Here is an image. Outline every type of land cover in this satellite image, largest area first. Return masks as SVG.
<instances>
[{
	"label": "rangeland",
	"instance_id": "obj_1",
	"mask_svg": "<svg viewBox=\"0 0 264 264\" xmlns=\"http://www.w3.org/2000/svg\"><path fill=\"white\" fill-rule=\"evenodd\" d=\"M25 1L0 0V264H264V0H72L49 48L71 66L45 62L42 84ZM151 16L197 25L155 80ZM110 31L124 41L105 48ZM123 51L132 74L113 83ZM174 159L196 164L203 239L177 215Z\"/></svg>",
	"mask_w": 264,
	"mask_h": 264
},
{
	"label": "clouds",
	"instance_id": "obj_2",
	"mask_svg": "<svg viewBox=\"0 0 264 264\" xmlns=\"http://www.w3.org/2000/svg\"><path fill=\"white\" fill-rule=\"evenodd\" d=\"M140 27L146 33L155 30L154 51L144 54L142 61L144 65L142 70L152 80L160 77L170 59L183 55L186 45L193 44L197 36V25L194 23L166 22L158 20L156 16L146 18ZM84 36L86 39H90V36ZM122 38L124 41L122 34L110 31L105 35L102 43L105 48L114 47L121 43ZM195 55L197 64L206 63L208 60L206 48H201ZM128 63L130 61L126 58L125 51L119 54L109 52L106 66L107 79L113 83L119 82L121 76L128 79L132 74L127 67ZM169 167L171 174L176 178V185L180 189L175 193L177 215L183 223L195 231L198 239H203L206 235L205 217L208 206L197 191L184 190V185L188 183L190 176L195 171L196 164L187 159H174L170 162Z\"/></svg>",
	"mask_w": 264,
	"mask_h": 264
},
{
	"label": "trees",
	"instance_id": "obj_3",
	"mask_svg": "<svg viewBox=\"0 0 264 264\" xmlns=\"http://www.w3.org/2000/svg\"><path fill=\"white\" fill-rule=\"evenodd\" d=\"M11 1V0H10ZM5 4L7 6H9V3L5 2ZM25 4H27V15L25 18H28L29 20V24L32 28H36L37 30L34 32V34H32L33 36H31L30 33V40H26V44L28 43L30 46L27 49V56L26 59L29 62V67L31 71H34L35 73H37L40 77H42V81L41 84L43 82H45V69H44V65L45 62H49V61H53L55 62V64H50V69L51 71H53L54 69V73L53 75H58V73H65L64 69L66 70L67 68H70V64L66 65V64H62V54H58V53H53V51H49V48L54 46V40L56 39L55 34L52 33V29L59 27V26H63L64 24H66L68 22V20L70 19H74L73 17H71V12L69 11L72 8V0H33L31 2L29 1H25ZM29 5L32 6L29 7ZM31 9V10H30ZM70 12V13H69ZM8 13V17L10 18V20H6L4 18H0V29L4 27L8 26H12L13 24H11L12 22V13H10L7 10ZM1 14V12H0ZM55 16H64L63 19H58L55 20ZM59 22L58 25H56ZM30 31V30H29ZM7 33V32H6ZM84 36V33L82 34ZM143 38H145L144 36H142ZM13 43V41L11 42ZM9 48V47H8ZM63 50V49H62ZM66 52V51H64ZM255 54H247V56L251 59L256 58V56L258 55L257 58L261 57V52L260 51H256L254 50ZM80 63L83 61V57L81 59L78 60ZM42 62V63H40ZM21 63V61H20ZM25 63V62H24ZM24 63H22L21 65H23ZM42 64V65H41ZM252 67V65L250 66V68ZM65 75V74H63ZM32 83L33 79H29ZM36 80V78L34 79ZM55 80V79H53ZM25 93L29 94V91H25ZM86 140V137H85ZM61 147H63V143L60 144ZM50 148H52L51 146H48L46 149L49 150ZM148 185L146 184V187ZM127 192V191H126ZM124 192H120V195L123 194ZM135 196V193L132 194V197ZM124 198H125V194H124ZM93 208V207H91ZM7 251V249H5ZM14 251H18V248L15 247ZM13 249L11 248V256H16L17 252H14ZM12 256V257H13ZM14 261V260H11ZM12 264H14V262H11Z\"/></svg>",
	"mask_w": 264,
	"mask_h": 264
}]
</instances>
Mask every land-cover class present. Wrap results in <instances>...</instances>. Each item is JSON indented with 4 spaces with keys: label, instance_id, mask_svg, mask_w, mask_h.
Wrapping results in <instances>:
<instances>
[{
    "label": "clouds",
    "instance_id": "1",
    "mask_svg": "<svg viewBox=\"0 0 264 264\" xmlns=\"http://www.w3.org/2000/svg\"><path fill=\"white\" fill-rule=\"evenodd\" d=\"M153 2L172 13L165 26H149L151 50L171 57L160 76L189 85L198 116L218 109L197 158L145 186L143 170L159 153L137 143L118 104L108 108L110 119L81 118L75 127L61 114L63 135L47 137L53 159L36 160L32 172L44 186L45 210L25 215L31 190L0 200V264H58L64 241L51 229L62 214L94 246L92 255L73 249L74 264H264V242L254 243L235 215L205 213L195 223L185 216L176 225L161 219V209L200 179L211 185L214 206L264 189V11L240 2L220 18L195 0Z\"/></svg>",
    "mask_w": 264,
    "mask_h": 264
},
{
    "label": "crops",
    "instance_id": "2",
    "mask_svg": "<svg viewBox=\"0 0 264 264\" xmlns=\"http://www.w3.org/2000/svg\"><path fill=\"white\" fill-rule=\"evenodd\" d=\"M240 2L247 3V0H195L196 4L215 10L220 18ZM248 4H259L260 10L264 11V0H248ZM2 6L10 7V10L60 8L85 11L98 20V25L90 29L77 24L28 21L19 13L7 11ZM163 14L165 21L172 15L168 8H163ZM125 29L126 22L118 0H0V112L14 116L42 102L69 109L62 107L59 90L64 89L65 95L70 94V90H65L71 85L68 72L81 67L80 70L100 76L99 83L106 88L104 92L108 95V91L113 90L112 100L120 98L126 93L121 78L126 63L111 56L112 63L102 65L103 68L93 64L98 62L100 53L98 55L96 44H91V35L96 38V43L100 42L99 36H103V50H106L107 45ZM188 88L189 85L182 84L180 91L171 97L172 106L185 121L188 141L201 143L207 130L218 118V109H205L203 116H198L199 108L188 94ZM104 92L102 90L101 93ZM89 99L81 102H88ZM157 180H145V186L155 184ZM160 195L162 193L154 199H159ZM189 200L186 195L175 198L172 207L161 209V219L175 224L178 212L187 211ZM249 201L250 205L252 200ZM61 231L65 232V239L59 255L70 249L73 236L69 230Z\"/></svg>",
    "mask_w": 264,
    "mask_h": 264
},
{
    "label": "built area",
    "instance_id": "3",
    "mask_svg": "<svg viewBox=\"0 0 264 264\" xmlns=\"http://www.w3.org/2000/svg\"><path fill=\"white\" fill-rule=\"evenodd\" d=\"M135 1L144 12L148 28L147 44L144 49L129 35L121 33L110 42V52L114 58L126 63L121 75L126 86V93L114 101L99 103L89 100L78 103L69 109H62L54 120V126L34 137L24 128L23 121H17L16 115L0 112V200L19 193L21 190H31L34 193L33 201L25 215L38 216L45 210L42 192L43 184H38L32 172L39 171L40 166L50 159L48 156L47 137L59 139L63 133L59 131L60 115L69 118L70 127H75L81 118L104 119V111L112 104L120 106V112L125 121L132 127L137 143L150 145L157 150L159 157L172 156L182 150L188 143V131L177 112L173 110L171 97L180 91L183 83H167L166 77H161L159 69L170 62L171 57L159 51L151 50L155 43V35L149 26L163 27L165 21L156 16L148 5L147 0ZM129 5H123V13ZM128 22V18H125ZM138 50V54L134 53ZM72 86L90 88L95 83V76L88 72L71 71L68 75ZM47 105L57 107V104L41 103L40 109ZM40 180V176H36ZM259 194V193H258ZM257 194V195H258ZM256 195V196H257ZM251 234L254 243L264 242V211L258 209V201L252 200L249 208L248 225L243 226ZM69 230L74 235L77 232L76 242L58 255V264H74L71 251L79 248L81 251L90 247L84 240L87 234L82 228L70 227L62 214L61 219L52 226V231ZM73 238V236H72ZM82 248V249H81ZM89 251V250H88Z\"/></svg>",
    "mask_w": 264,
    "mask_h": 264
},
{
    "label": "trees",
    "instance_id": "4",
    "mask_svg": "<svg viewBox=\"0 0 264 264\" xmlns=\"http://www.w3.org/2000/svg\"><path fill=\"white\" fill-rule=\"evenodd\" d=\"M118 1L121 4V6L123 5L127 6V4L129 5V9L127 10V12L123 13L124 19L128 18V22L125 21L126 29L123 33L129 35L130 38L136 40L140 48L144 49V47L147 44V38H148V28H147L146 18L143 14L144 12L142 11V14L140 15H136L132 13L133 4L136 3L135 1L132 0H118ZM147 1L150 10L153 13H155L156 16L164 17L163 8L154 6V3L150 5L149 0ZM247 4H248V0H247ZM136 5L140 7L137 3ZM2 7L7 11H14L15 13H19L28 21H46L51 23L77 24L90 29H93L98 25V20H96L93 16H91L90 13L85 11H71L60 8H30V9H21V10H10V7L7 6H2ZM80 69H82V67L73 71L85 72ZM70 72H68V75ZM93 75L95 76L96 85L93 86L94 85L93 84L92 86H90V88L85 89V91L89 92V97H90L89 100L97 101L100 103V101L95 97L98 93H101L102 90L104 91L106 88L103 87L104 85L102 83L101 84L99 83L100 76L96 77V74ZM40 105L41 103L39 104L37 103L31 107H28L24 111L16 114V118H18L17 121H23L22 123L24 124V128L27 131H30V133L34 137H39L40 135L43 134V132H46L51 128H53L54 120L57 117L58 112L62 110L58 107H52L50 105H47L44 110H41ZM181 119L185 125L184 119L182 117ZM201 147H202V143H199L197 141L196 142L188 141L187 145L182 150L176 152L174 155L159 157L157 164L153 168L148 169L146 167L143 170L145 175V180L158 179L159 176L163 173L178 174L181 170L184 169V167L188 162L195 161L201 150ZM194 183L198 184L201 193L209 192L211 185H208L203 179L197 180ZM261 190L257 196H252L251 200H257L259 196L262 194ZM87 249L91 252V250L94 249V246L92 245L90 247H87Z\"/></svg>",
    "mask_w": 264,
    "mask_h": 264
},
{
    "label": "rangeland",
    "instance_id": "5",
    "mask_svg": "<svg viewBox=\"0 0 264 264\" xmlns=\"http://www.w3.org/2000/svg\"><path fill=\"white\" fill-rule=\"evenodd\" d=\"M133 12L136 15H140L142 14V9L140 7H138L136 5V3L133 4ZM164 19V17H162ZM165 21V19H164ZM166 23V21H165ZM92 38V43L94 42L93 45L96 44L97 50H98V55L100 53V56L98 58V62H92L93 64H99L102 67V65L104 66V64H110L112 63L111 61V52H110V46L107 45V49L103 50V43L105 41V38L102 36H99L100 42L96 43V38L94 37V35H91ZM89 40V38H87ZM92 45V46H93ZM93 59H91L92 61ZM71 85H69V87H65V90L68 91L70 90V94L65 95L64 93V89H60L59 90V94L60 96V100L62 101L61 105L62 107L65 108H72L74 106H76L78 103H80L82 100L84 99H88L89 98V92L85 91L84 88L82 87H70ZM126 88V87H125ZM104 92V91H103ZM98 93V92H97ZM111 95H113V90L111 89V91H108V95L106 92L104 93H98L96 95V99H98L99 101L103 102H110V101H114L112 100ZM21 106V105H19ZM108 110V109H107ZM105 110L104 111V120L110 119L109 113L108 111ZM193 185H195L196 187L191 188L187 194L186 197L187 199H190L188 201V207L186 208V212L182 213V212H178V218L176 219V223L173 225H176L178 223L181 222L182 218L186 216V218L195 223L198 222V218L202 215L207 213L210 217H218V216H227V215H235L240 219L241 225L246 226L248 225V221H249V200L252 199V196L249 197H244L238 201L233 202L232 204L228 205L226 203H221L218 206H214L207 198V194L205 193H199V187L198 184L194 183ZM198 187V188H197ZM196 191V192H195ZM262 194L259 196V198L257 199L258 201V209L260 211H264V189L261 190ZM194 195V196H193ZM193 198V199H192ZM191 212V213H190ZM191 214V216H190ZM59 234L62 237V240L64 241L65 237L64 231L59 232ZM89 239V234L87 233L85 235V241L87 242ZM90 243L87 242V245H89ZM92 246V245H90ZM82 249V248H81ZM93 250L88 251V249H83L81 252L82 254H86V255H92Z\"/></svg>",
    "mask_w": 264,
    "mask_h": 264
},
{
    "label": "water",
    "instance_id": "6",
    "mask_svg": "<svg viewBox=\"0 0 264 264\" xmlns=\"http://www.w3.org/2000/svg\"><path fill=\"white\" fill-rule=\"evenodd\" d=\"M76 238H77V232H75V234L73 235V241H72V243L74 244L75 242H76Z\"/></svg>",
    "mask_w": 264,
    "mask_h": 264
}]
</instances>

* * *

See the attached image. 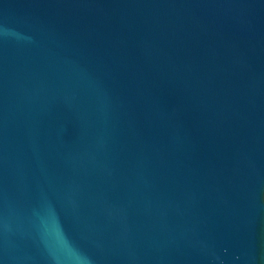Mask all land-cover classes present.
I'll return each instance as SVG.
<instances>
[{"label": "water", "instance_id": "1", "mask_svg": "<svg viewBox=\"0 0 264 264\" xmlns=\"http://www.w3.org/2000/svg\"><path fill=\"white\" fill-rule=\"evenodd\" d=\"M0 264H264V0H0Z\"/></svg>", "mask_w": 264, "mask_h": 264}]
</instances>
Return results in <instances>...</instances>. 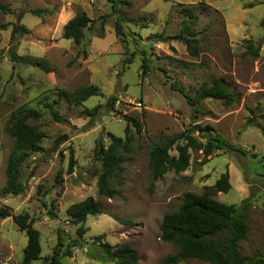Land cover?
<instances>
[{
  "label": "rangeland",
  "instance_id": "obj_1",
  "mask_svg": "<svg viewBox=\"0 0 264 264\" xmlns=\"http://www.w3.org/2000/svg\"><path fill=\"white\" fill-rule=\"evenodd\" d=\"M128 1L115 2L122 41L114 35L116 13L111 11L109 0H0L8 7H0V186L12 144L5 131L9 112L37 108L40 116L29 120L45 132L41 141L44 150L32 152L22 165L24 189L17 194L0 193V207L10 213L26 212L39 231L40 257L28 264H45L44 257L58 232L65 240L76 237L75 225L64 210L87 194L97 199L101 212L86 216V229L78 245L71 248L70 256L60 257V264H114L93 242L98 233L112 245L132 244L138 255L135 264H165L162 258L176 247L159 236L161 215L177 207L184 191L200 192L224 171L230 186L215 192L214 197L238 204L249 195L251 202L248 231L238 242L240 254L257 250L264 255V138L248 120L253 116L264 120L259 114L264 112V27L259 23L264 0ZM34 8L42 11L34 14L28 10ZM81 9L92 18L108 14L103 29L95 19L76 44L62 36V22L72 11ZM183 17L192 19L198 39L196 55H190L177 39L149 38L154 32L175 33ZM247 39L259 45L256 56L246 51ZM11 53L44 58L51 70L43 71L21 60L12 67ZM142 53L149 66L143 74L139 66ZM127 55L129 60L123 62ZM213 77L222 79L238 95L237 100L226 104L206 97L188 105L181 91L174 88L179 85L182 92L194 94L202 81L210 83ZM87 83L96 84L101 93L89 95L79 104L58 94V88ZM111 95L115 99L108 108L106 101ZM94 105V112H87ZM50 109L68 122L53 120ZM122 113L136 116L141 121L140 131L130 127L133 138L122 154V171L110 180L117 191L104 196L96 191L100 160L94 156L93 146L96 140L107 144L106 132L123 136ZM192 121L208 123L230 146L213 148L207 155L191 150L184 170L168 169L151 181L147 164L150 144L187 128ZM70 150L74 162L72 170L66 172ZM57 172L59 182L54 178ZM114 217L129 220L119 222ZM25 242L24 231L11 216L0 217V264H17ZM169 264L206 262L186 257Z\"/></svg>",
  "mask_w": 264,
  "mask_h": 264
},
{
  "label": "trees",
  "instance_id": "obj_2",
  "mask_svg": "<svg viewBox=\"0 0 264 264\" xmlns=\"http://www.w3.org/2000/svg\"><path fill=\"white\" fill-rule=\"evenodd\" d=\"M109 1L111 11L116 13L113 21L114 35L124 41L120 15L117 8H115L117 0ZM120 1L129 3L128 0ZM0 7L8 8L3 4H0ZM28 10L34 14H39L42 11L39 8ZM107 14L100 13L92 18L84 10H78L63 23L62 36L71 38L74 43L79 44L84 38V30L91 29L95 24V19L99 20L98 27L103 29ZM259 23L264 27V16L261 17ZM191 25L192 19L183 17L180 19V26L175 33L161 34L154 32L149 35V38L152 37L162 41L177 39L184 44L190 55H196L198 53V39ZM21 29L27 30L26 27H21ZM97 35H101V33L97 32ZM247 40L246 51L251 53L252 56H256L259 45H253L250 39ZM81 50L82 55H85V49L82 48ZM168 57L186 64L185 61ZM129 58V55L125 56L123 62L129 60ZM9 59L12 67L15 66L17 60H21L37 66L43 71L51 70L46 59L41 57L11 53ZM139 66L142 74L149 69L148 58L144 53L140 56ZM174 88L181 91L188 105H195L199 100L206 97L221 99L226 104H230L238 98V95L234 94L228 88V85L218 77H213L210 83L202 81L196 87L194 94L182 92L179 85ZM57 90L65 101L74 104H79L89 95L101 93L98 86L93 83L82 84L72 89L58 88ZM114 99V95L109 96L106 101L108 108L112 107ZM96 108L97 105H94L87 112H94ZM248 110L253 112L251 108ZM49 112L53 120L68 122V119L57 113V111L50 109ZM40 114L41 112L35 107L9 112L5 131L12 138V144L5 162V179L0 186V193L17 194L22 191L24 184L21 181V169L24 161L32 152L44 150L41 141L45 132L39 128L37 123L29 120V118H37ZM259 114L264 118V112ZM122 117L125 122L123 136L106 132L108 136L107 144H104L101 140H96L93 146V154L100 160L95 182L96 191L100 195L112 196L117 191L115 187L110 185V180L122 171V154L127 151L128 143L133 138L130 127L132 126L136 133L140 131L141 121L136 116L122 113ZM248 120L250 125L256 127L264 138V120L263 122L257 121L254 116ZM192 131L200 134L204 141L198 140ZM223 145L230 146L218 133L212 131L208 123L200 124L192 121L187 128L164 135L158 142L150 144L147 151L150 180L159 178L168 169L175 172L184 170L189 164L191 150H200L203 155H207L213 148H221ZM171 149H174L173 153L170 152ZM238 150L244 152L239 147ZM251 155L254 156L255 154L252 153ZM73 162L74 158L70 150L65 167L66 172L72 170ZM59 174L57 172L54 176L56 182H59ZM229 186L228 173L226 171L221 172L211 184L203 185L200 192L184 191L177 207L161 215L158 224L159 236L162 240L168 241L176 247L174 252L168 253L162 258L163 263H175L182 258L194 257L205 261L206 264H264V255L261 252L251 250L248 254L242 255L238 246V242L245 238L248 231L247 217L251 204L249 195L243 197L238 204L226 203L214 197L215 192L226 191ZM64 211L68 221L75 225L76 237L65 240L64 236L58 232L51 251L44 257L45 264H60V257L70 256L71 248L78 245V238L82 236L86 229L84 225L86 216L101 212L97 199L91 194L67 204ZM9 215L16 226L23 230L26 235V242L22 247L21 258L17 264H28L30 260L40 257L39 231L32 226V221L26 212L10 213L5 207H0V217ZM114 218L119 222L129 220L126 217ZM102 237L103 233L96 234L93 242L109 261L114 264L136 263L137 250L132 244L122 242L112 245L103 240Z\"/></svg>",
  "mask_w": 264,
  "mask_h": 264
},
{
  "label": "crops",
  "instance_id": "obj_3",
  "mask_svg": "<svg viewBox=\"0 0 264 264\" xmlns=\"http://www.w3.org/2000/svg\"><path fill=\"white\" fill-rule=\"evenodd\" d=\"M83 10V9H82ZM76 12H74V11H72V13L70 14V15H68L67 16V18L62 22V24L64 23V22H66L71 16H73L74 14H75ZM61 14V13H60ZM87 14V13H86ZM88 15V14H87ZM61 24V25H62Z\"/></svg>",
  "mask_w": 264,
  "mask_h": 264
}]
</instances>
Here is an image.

* * *

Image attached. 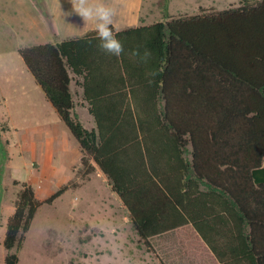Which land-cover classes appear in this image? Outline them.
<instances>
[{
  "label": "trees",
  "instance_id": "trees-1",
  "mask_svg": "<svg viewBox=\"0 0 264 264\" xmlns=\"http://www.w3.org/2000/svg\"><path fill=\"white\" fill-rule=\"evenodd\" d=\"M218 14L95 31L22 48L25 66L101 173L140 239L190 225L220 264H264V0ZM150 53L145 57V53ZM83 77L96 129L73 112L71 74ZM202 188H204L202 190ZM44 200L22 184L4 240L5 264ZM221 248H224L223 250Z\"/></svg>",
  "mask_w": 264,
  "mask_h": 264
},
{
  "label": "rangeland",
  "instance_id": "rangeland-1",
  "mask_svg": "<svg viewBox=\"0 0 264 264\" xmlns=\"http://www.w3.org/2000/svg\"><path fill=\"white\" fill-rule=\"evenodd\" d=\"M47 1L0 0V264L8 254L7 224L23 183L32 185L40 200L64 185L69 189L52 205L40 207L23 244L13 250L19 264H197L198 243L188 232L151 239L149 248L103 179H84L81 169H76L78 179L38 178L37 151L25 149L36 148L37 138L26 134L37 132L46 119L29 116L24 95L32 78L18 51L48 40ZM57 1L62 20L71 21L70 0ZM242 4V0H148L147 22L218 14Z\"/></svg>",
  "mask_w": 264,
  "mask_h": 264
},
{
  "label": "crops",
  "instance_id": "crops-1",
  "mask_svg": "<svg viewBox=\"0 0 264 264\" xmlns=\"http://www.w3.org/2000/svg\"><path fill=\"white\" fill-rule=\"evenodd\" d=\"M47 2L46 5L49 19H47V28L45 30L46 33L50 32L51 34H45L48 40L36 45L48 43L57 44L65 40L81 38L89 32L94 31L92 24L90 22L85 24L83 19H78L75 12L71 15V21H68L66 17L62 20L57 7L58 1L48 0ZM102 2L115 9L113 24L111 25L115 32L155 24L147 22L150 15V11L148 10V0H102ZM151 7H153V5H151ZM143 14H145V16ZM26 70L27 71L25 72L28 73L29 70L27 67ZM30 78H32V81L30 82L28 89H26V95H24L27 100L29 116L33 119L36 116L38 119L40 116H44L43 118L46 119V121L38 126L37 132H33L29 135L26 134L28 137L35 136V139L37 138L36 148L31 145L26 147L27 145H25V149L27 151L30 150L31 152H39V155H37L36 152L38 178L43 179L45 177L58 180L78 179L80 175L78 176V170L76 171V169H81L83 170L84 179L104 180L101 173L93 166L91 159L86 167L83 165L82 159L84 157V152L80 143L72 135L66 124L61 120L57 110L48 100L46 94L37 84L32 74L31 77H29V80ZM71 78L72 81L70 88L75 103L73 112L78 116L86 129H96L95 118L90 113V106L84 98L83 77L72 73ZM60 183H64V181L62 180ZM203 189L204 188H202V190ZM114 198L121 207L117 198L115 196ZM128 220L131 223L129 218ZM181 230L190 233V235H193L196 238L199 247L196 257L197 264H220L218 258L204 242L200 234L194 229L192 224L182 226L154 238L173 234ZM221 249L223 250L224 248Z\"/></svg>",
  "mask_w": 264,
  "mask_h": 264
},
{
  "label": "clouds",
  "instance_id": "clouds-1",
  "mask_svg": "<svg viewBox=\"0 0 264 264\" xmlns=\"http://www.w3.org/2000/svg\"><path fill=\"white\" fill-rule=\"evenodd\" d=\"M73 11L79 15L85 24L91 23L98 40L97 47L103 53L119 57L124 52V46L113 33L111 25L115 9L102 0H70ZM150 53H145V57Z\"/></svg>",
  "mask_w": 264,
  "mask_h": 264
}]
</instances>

YOUR OBJECTIVE - Identify every line in the entries above that contains the string "rangeland", and copy each such line. Case counts.

RESULT FOR THIS EXERCISE -
	"label": "rangeland",
    "label": "rangeland",
  "label": "rangeland",
  "label": "rangeland",
  "instance_id": "rangeland-1",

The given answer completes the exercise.